Une mise en examen pour des affaires remontant à la première vague
Le parquet de Paris a annoncé, vendredi 10 juillet, la mise en examen d'Yves Jégo pour trafic d'influence passif. L'ancien secrétaire d'État et ex-député, placé sous contrôle judiciaire, est soupçonné d'avoir utilisé son réseau pour faciliter des commandes de masques et de matériel de protection par des autorités publiques pendant la crise sanitaire de 2020-2021.
Selon le ministère public, les investigations portent sur un rôle d'intermédiaire présumé via la société Anthemius, dont M. Jégo serait le bénéficiaire effectif, et une relation contractuelle avec la société CJ Trade. Les enquêteurs relèvent l'existence d'un contrat d'apporteur d'affaires prévoyant une commission de 7,5 % HT sur chaque commande obtenue par l'entremise de M. Jégo.
"M. Jégo, s'il ne conteste pas la mise en relation, en conteste fermement la qualification délictuelle. Il a agi en toute bonne foi, sans la moindre intention frauduleuse"
L'intéressé avait déjà été mis en examen le 17 décembre 2024 et s'était vu imposer une caution de 300 000 euros lors de son placement sous contrôle judiciaire, détaille le parquet, qui confirme une information initialement publiée par Médiapart.
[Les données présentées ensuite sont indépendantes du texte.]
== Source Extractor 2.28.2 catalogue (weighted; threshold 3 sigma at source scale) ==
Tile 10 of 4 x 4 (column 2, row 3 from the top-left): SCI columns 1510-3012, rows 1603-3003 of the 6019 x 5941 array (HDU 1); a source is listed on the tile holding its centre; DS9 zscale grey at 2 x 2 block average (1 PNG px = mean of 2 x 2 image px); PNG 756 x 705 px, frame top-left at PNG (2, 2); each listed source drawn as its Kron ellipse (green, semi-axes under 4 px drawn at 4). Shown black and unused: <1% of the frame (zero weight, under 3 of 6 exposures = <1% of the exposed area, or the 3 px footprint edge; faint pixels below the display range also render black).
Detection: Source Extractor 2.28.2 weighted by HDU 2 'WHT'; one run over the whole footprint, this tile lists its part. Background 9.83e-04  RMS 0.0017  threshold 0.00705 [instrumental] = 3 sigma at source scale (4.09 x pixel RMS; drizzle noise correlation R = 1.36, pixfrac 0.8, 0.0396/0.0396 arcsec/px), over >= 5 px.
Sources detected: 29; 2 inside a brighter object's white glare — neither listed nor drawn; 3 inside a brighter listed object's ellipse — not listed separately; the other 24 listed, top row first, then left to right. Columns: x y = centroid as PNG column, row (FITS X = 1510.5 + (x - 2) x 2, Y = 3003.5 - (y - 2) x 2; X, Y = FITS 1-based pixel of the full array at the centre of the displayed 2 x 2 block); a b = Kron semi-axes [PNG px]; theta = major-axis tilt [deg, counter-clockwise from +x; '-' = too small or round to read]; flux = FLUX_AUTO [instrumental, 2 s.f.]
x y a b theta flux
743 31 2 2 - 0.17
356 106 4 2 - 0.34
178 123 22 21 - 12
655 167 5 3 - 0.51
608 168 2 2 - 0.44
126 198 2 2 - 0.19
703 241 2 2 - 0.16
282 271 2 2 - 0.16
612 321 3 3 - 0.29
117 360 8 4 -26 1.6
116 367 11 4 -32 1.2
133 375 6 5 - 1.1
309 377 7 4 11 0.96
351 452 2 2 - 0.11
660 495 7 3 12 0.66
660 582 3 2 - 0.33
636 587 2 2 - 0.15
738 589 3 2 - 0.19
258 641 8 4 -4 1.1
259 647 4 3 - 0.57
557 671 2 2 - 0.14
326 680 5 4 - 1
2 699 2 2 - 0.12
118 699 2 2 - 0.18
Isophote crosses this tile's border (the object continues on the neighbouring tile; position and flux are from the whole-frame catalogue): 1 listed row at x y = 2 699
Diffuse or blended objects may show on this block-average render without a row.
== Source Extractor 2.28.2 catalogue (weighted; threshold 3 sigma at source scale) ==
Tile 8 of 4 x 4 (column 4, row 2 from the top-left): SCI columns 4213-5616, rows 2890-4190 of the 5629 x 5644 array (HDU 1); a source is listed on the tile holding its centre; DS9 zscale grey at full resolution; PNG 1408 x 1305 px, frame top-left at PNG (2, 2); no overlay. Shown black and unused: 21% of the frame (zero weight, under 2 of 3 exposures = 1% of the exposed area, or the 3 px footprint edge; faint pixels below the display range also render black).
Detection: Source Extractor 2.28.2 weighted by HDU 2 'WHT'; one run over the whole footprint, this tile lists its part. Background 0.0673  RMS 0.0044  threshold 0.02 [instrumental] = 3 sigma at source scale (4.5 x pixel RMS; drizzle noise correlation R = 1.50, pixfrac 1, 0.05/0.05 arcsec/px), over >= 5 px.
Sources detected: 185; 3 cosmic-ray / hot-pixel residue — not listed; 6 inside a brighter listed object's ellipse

Son avocat a affirmé qu'il coopérera pleinement avec l'autorité judiciaire.
Un réseau et des commissions au cœur de l'enquête
Les faits reprochés couvrent la période la plus tendue de la pandémie, lorsque l'accès aux équipements de protection était prioritaire pour les administrations et collectivités. D'après le parquet, M. Jégo aurait mis à profit « le carnet d'adresses et le réseau de relations constitué au fil de ses nombreux mandats politiques » pour favoriser CJ Trade dans l'obtention de marchés publics.
- Période des faits : 2020-2021
- Qualification : trafic d'influence passif
- Commission évoquée : 7,5 % HT
- Mesure judiciaire : contrôle judiciaire et caution de 300 000 €
Enjeux judiciaires et politiques
Au-delà de la personne mise en cause, cette affaire pose une double question : celle des pratiques commerciales entourant l'achat d'équipements sanitaires en situation d'urgence, et celle de l'usage des réseaux politiques pour décrocher des marchés publics. La qualification pénale retenue — trafic d'influence — implique de démontrer que le comportement visait à obtenir indûment un avantage par l'exercice d'influences réelles ou prétendues.
Sur le plan politique, la mise en examen d'une personnalité connue du monde politique national intervient dans un contexte où la transparence des achats liés à la crise sanitaire reste un sujet sensible. La suite des investigations, notamment les auditions et les éléments comptables, déterminera si la relation commerciale décrite par les enquêteurs revêt un caractère délictuel.
| Élément | Détail |
|---|---|
| Date de mise en examen | 17 décembre 2024 (information de placement sous contrôle judiciaire confirmée le 10 juillet) |
| Caution | 300 000 € |
| Commission évoquée | 7,5 % HT |
| Période visée | 2020-2021 |
Les prochaines étapes judiciaires permettront d'éclaircir la nature précise des relations d'affaires entre les sociétés mentionnées et les autorités publiques concernées. Les investigations devront également préciser si des élus ou des responsables locaux ont été les destinataires des propositions commerciales mises en cause.